U.S. Department of Agriculture
Washington, D.C. 20250
Legal Review of Contractual Actions
DATE: April 4, 2012
Office of Procurement and Property
The purpose of this directive is to establish procedures for determining when to request legal review of contractual actions.
2. SPECIAL INSTRUCTIONS/CANCELLATION
This regulation cancels Departmental Regulation (DR) 5000-4, dated September 10, 1997. The purpose of this cancellation and reissuance is to restate more clearly the existing policy. It does not make any other changes.
The complexity of issues that arise during the acquisition process do not relate necessarily to the estimated value of the acquisition. In fact, issues that warrant legal review may arise in acquisitions that do not involve negotiations, and at any dollar threshold.
Contracting officers are in the best position to determine whether legal advice should be sought during the acquisition process. Therefore, contracting officers will decide if contractual actions, regardless of dollar value or complexity, require legal review.
Contracting officers are encouraged, on a case-by-case basis, to request legal advice at any phase of the acquisition process. Both the Federal Acquisition Regulation and the Department of Agriculture acquisition guidance contain requirements for legal review and advice.
a. Contractual actions that may need legal review include solicitations, contract awards, license agreements, or any other contractual document or issue as deemed necessary by the contracting officer.

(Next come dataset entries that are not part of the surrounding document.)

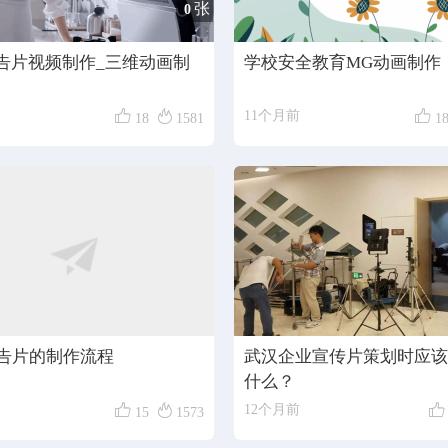
张
0
广告片视频制作_三维动画制
学校安全教育MG动画制作



11个月前
18
1581
1
告片的制作流程
武汉企业宣传片策划时应该
什么？



12个月前
15
1573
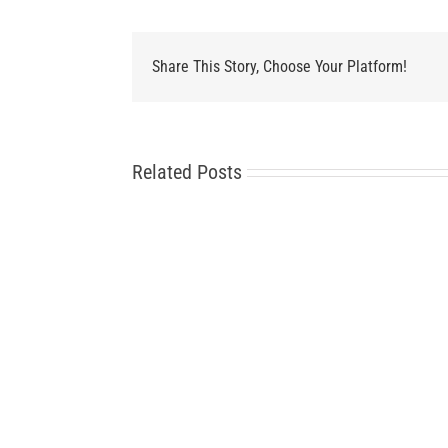
Share This Story, Choose Your Platform!
Related Posts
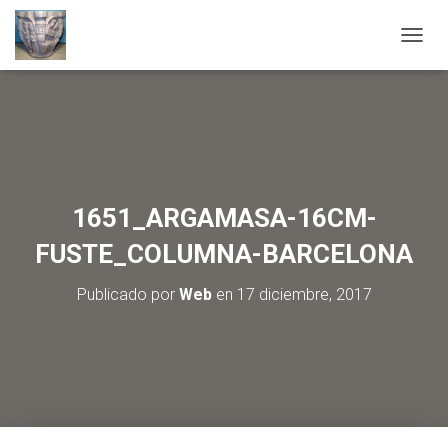
C
A
M
B
I
A
R
M
O
1651_ARGAMASA-16CM-
D
O
FUSTE_COLUMNA-BARCELONA
D
E
Publicado por
Web
en
17 diciembre, 2017
N
A
V
E
G
A
C
I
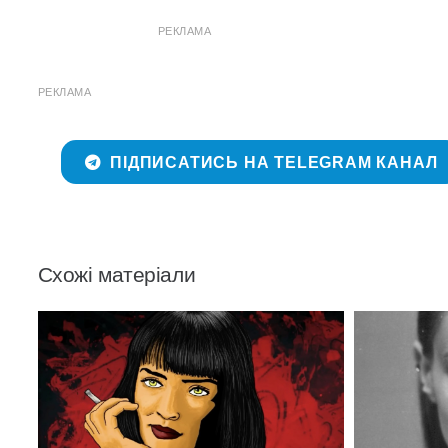
РЕКЛАМА
РЕКЛАМА
ПІДПИСАТИСЬ НА TELEGRAM КАНАЛ
Схожі матеріали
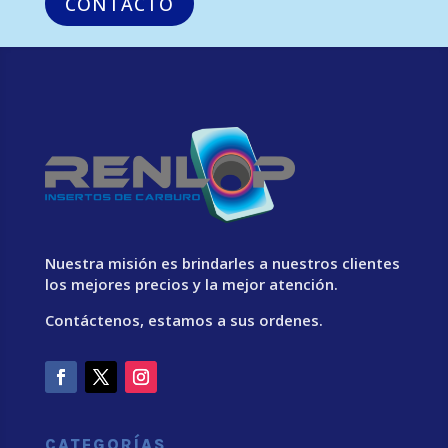
CONTACTO
Nuestra misión es brindarles a nuestros clientes
los mejores precios y la mejor atención.
Contáctenos, estamos a sus ordenes.
CATEGORÍAS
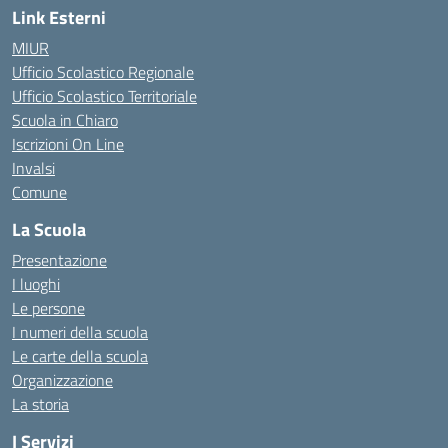
Link Esterni
MIUR
Ufficio Scolastico Regionale
Ufficio Scolastico Territoriale
Scuola in Chiaro
Iscrizioni On Line
Invalsi
Comune
La Scuola
Presentazione
I luoghi
Le persone
I numeri della scuola
Le carte della scuola
Organizzazione
La storia
I Servizi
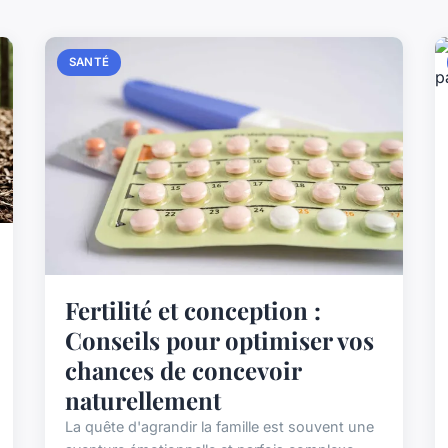
SANTÉ
Fertilité et conception :
Conseils pour optimiser vos
chances de concevoir
naturellement
La quête d'agrandir la famille est souvent une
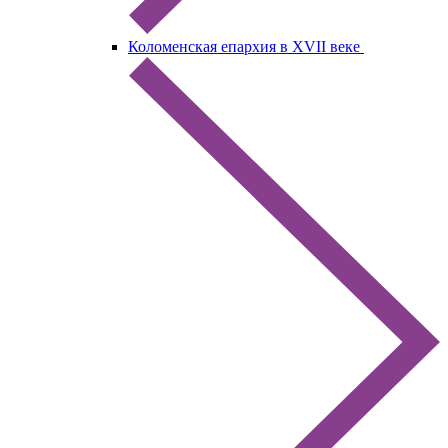
Коломенская епархия в XVII веке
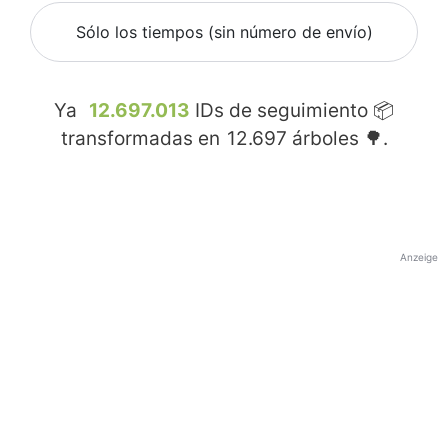
Sólo los tiempos (sin número de envío)
Ya
12.697.013
IDs de seguimiento 📦
transformadas en
12.697
árboles 🌳.
Anzeige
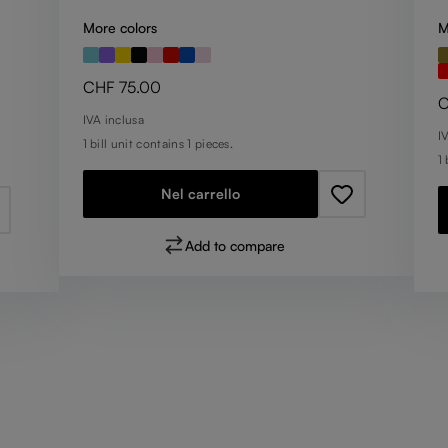
More colors
M
Prezzo normale:
CHF 75.00
P
C
IVA inclusa
I
1 bill unit contains 1 pieces.
1 
Nel carrello
Add to compare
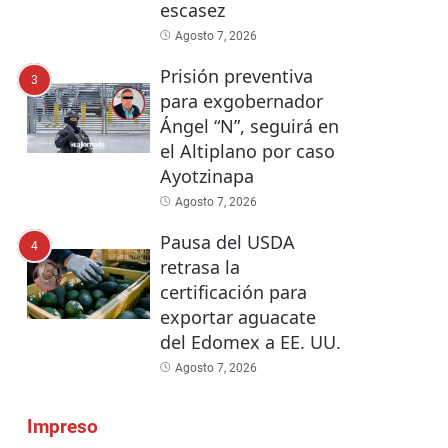
escasez
Agosto 7, 2026
Prisión preventiva
3
para exgobernador
Ángel “N”, seguirá en
el Altiplano por caso
Ayotzinapa
Agosto 7, 2026
Pausa del USDA
4
retrasa la
certificación para
exportar aguacate
del Edomex a EE. UU.
Agosto 7, 2026
Impreso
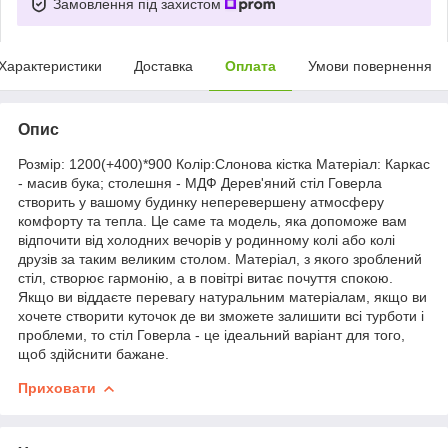
Замовлення під захистом
Характеристики
Доставка
Оплата
Умови повернення
Опис
Розмір: 1200(+400)*900 Колір:Слонова кістка Матеріал: Каркас
- масив бука; столешня - МДФ Дерев'яний стіл Говерла
створить у вашому будинку неперевершену атмосферу
комфорту та тепла. Це саме та модель, яка допоможе вам
відпочити від холодних вечорів у родинному колі або колі
друзів за таким великим столом. Матеріал, з якого зроблений
стіл, створює гармонію, а в повітрі витає почуття спокою.
Якщо ви віддаєте перевагу натуральним матеріалам, якщо ви
хочете створити куточок де ви зможете залишити всі турботи і
проблеми, то стіл Говерла - це ідеальний варіант для того,
щоб здійснити бажане.
Приховати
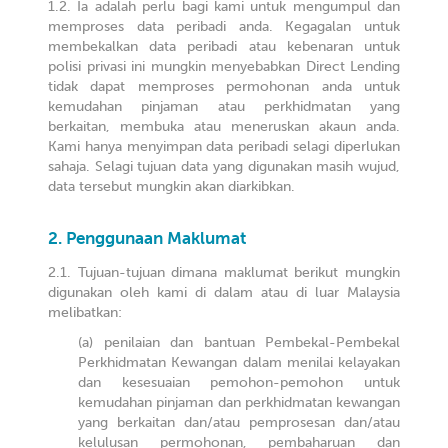
Ia adalah perlu bagi kami untuk mengumpul dan
memproses data peribadi anda. Kegagalan untuk
membekalkan data peribadi atau kebenaran untuk
polisi privasi ini mungkin menyebabkan Direct Lending
tidak dapat memproses permohonan anda untuk
kemudahan pinjaman atau perkhidmatan yang
berkaitan, membuka atau meneruskan akaun anda.
Kami hanya menyimpan data peribadi selagi diperlukan
sahaja. Selagi tujuan data yang digunakan masih wujud,
data tersebut mungkin akan diarkibkan.
Penggunaan Maklumat
Tujuan-tujuan dimana maklumat berikut mungkin
digunakan oleh kami di dalam atau di luar Malaysia
melibatkan:
penilaian dan bantuan Pembekal-Pembekal
Perkhidmatan Kewangan dalam menilai kelayakan
dan kesesuaian pemohon-pemohon untuk
kemudahan pinjaman dan perkhidmatan kewangan
yang berkaitan dan/atau pemprosesan dan/atau
kelulusan permohonan, pembaharuan dan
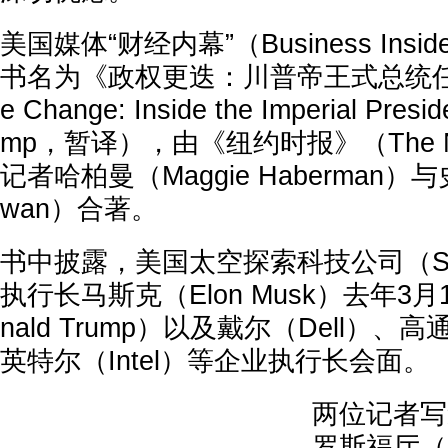
美国媒体“财经内幕”（Business Ins
书名为《政权更迭：川普帝王式总统任期
e Change: Inside the Imperial Presi
mp，暂译），由《纽约时报》（The New
记者哈柏曼（Maggie Haberman）与史
wan）合著。
书中披露，美国太空探索科技公司（Sp
执行长马斯克（Elon Musk）去年3
nald Trump）以及戴尔（Dell）、高
英特尔（Intel）等企业执行长会面。
两位记者写
罗斯福厅（Ro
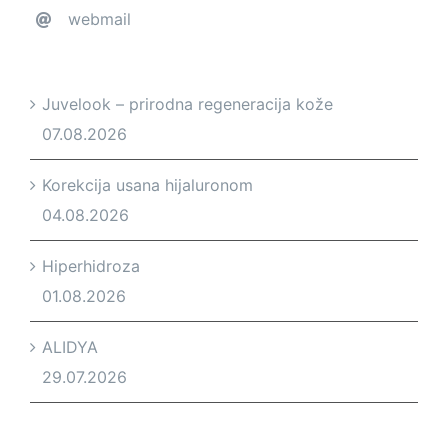
webmail
Juvelook – prirodna regeneracija kože
07.08.2026
Korekcija usana hijaluronom
04.08.2026
Hiperhidroza
01.08.2026
ALIDYA
29.07.2026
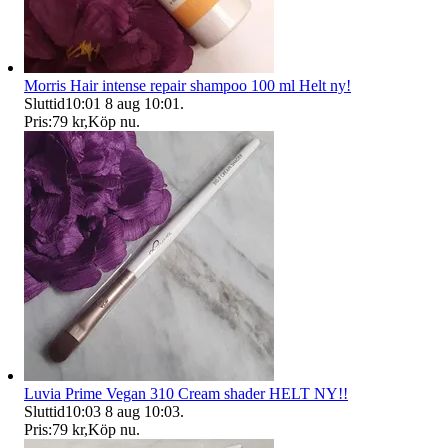
Morris Hair intense repair shampoo 100 ml Helt ny!
Sluttid
10:01
8 aug 10:01
.
Pris:
79 kr
,
Köp nu
.
Luvia Prime Vegan 310 Cream shader HELT NY!!
Sluttid
10:03
8 aug 10:03
.
Pris:
79 kr
,
Köp nu
.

b. As appropriate, contracting officers should include a brief statement in the contract file describing the reason for their decision not to obtain legal review.
c. Contracting officers must submit sufficient information to the Office of the General Counsel (OGC) to facilitate legal review.
d. OGC shall review the package and determine if it is legally sufficient. If OGC is unable to provide a determination within 10 working days from receipt of request, the contracting officer should annotate the file and continue the procurement process.
e. Recommendations received from OGC are advisory. Final disposition rests with the contracting officer. Contracting officers should document the file if there are major differences between OGC’s recommendations and their final decisions or actions.